[Opening Given records section]
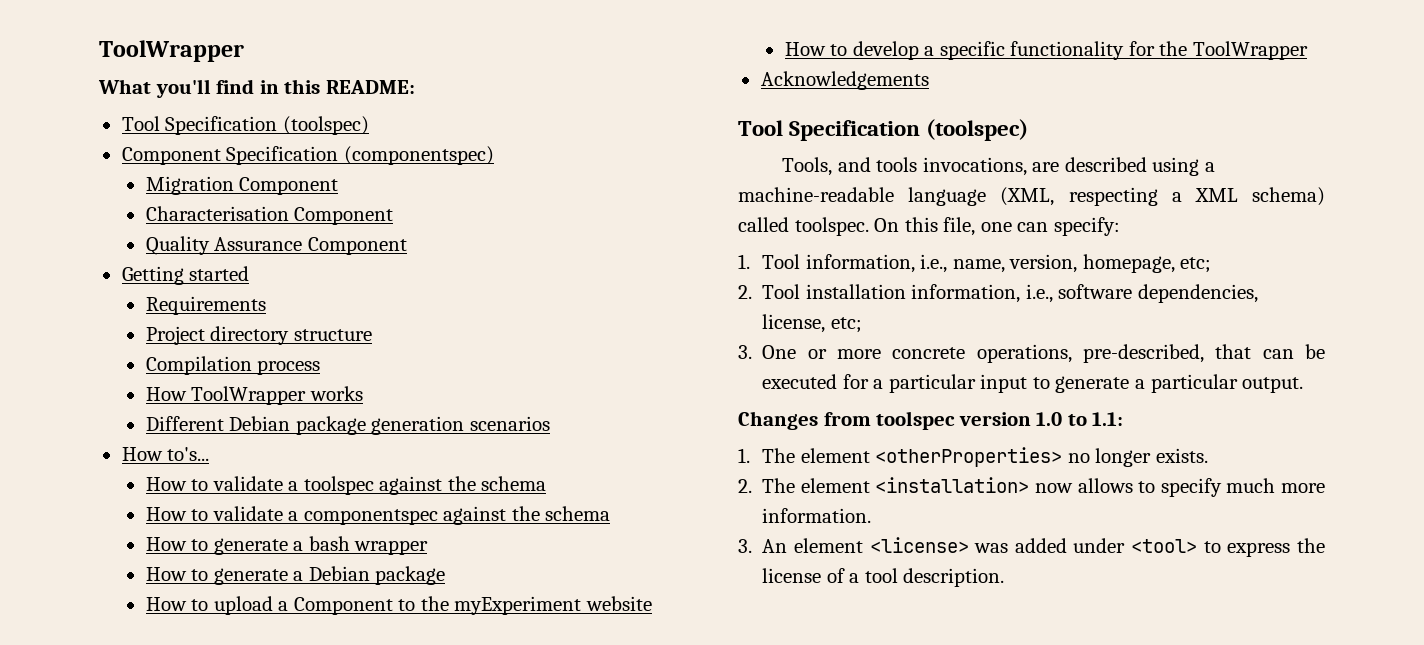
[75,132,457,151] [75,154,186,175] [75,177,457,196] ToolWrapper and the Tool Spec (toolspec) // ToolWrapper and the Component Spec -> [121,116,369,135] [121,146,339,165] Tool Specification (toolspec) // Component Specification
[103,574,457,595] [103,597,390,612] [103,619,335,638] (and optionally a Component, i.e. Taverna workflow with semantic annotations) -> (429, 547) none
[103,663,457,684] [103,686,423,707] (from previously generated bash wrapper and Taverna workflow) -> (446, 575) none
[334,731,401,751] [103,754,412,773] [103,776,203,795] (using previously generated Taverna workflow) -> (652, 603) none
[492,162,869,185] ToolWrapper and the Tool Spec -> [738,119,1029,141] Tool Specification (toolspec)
[Closing Given records section]
What is needed: Copy the lines exactly as they appear from the opening of the entries above through the line with "[334,731,401,751] [103,754,412,773] [103,776,203,795]", excluding all pictures.

Written response:
[75,132,457,151] [75,154,186,175] [75,177,457,196] ToolWrapper and the Tool Spec (toolspec) // ToolWrapper and the Component Spec -> [121,116,369,135] [121,146,339,165] Tool Specification (toolspec) // Component Specification
[103,574,457,595] [103,597,390,612] [103,619,335,638] (and optionally a Component, i.e. Taverna workflow with semantic annotations) -> (429, 547) none
[103,663,457,684] [103,686,423,707] (from previously generated bash wrapper and Taverna workflow) -> (446, 575) none
[334,731,401,751] [103,754,412,773] [103,776,203,795] (using previously generated Taverna workflow) -> (652, 603) none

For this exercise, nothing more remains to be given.